> Web page edit records
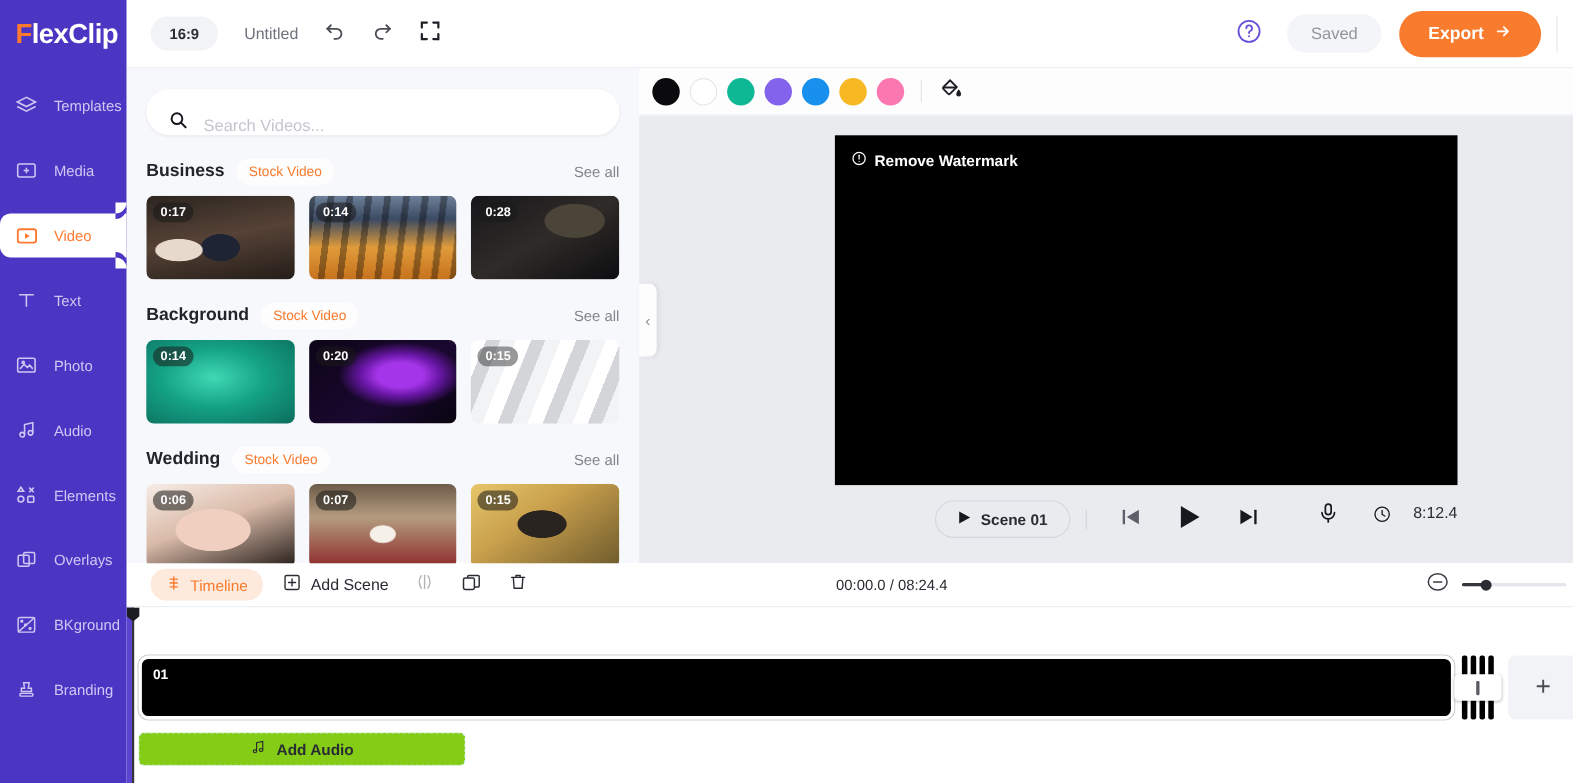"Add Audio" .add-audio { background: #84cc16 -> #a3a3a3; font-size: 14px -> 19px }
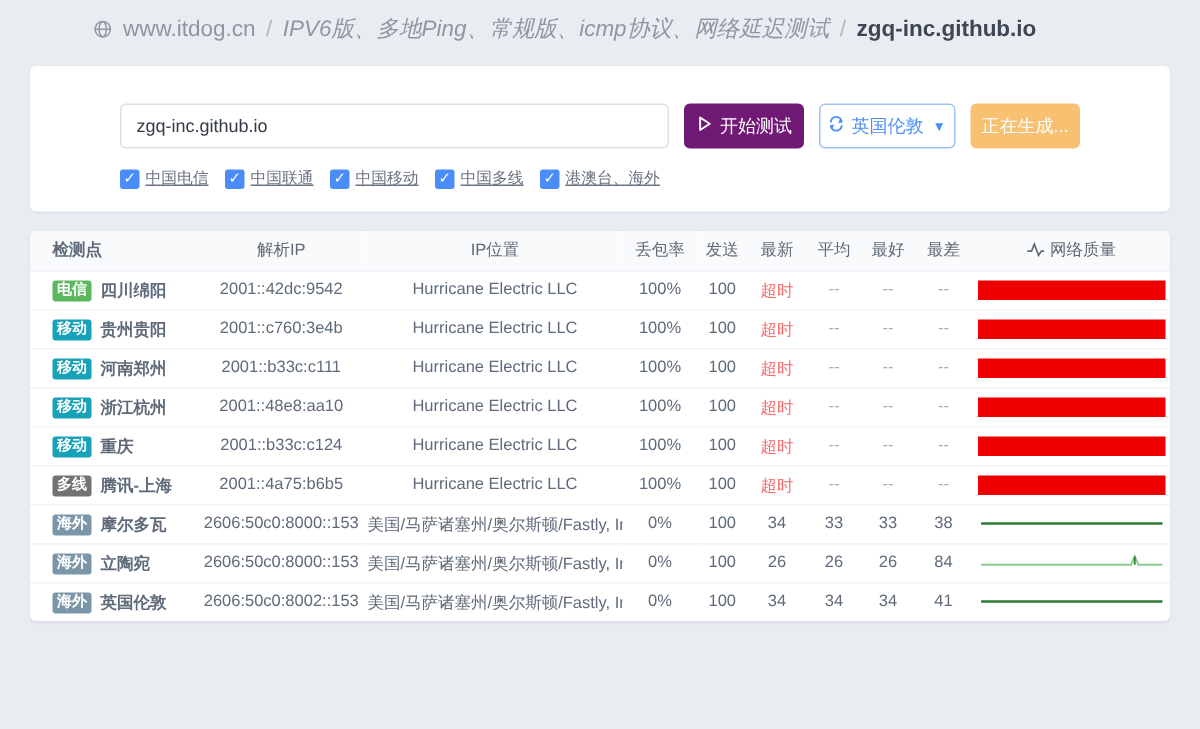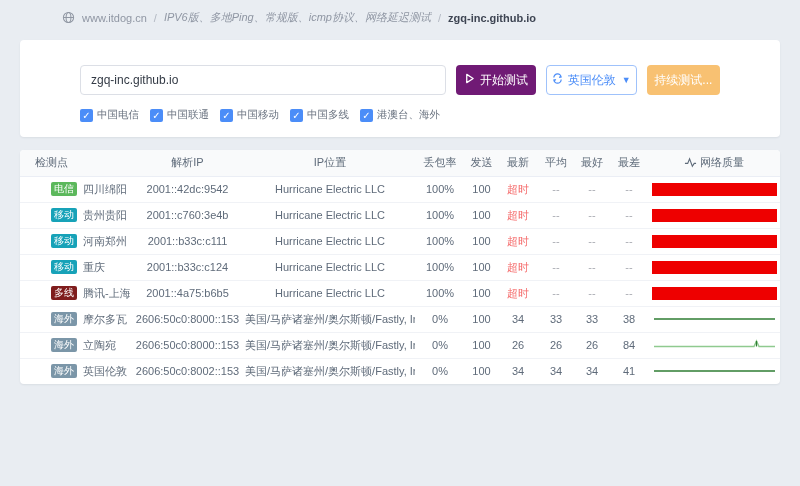"www.itdog.cn" .breadcrumb { font-size: 11px -> 15px }
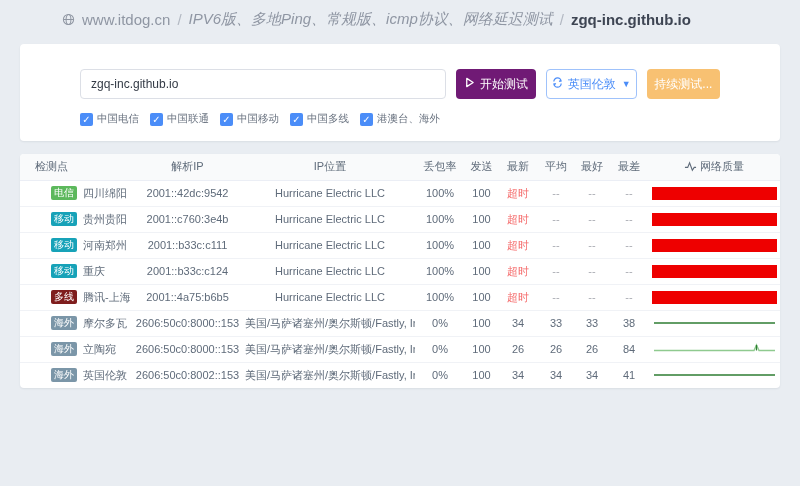"持续测试..." span { text: 持续测试 -> 正在生成 }
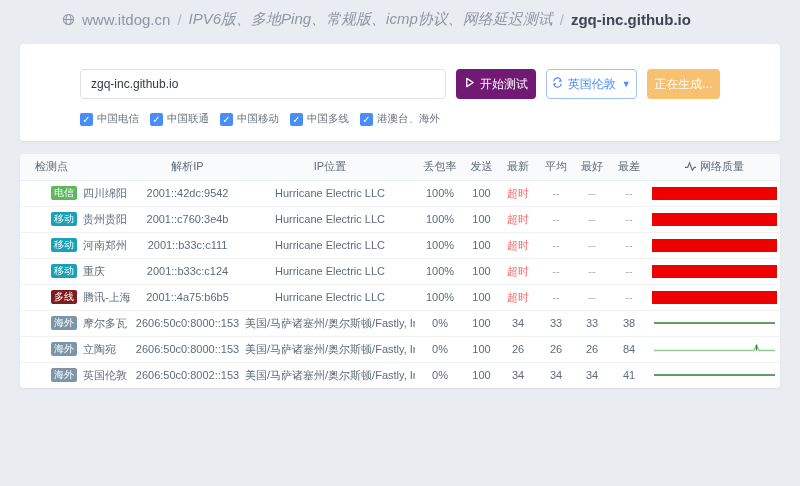"中国电信" .cb-label { text-decoration: none -> underline }
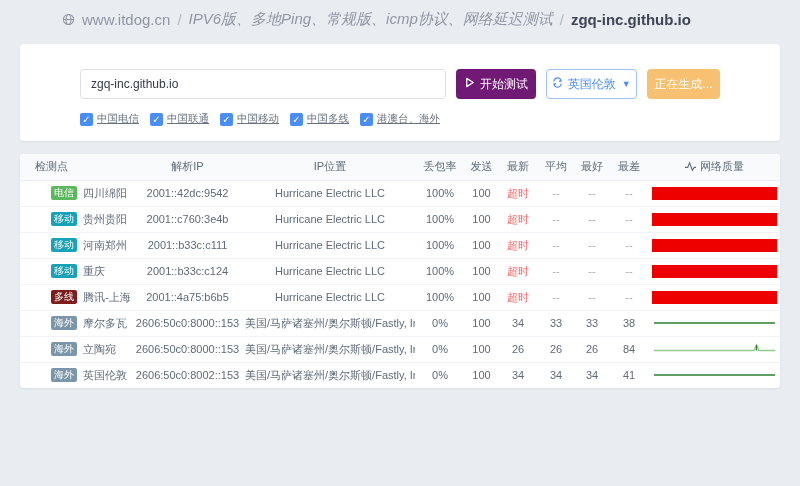"检测点" td.c-node, th.c-node { font-weight: none -> bold }
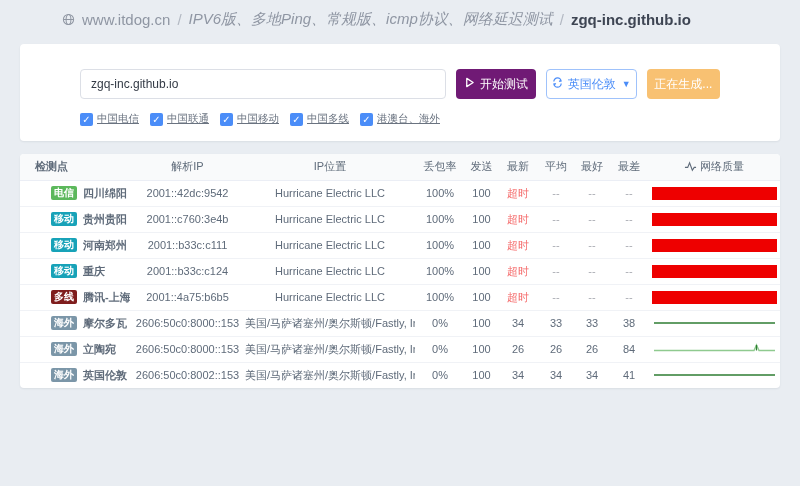"电信" .badge { margin-left: 16px -> none }
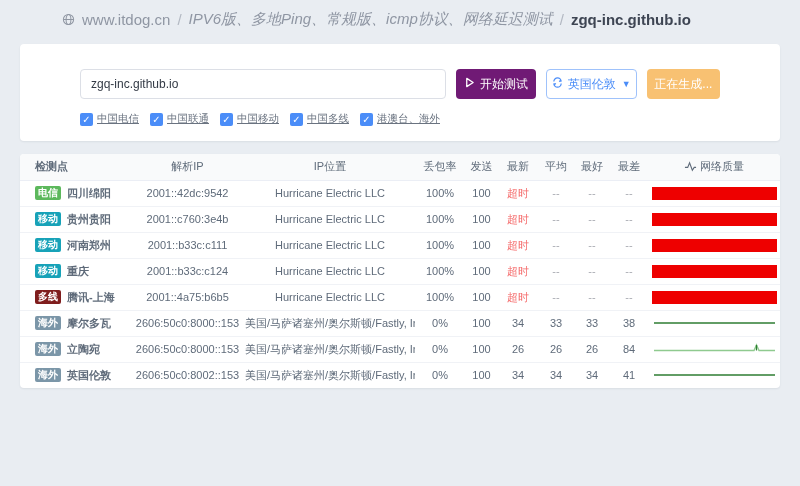"移动 浙江杭州" tr { html: none -> <tr> <td> <span>移动</span><span>浙江杭州</span> </td> <td>2001::48e8:aa10</td> <td>Hurricane Electric LLC</td> <td>100%</td> <td>100</td> <td>超时</td> <td>--</td> <td>--</td> <td>--</td> <td> <div></div> </td> </tr> }
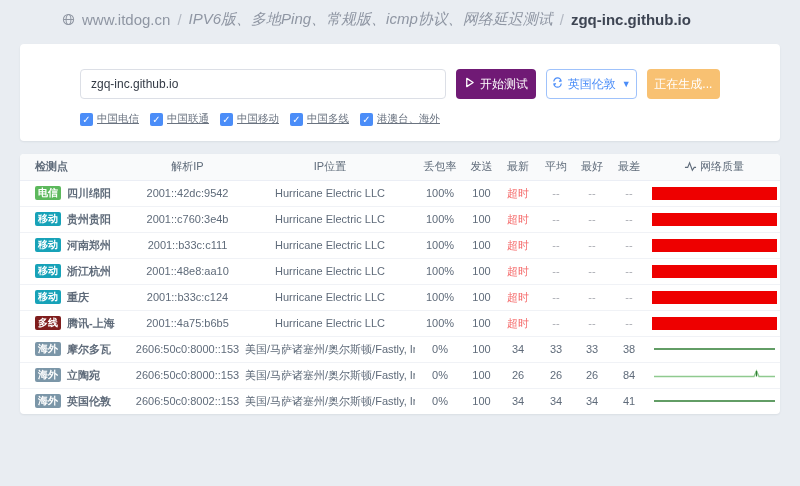"多线" span.badge { background: #7f1d1d -> #737373 }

> INSTRUCTION
Repeat, exactly and only, the lines from the one containing "text: 持续测试 ->" through the final line of the data, both ends included, leaving out any picture.

> EXERCISE RESULT
"持续测试..." span { text: 持续测试 -> 正在生成 }
"中国电信" .cb-label { text-decoration: none -> underline }
"检测点" td.c-node, th.c-node { font-weight: none -> bold }
"电信" .badge { margin-left: 16px -> none }
"移动 浙江杭州" tr { html: none -> <tr> <td> <span>移动</span><span>浙江杭州</span> </td> <td>2001::48e8:aa10</td> <td>Hurricane Electric LLC</td> <td>100%</td> <td>100</td> <td>超时</td> <td>--</td> <td>--</td> <td>--</td> <td> <div></div> </td> </tr> }
"多线" span.badge { background: #7f1d1d -> #737373 }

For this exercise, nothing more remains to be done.